When I discipline my children, this false gospel of self-righteousness comes out of my mouth in ways that I would cringe to display before others. I know that Jesus is the only righteous person who ever lived; that I am a sinner saved by grace alone; that breaking one part of the law makes me guilty of breaking the whole law. I would never say differently. But this is not the gospel I preach to my children through my reactions to their sins.
Why did you do that?
Whenever I find myself asking a child this question after they have sinned, I know that my heart is lying to me in that moment. I am forgetting that my children are sinners in need of a Savior, and I’m expecting them to be righteous in their own strength. My old self thinks, “I’ve taught you this before. Can’t you just follow the law that I have laid out for you? Why can’t you be like me?”
When I get angrier about my children’s sins in public than their sins at home
I’m more concerned in this moment about appearing righteous before others than whether my child is sinning against God or not. The false gospel I am sharing with my kids here is that my sin only matters when it is displayed before other people. As long as I appear righteous on the surface, my heart condition doesn’t matter.
When I expect mere rules to change their hearts
I am an expert at making rules that will promote the behavior that I want and giving out rewards and punishments that will encourage my children to follow those rules. Unfortunately, this is expecting the Law to make them righteous, not grace. The Israelites tried this for centuries and failed utterly and completely. We can’t do any better.
“Let every person be quick to hear, slow to speak, slow to anger; for the anger of man does not produce the righteousness of God.” (James 1:19-20)
My anger towards my children produces the righteousness of Abbie, not the righteousness of God. A person who is consistently disciplining their children in self-righteous anger is going to get self-righteous children made in their own image, not gospel-believing children made in God’s image.
“But be doers of the word, and not hearers only, deceiving yourselves.” (James 1:24)
I long for the day when every ugly idol has been plucked out of my heart and I am like Christ. Until that day I will fight to understand my sinful heart attitudes and beg God to change my heart. I don’t want to deceive myself or my children with a false gospel!
“So speak and so act as those who are to be judged under the law of liberty. For judgment is without mercy to one who has shown no mercy. Mercy triumphs over judgment.” (James 2:12-13)
The law did not save us and it cannot save our children. Only because of the mercy of God are we saved, and we need to share that mercy with our children.
Does your heart fall for this same false gospel? Here are some action points that the Lord has been teaching me lately:
- Pray that the Lord will convict your heart that you are the chief of all sinners. Before you discipline a child, you need to be convinced that you are a bigger sinner than that child is. Honestly, the only way I do this is by the grace of God through prayer in the moment of necessity.

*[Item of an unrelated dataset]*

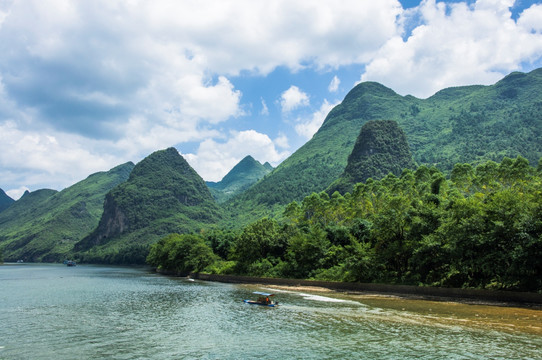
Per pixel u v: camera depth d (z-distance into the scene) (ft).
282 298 223.30
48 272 590.55
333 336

- Model the true gospel by repenting of your sins to your children. “Mommy just yelled at you in anger not because you sinned, but because she has sin in her heart. Will you please forgive me for sinning against you?” Then you can talk about their sin.
- Expect your children to sin and go to them with the grace of God for sinners. Outside of Jesus, we cannot follow God’s law perfectly and we have all fallen short of his standard.
Praise be to Him who made a way to change sinners into saints, who was the Most Righteous One on my behalf. Lord, please change our hearts, and make us look more like Jesus. Help us to hold the true gospel up before our children’s eyes.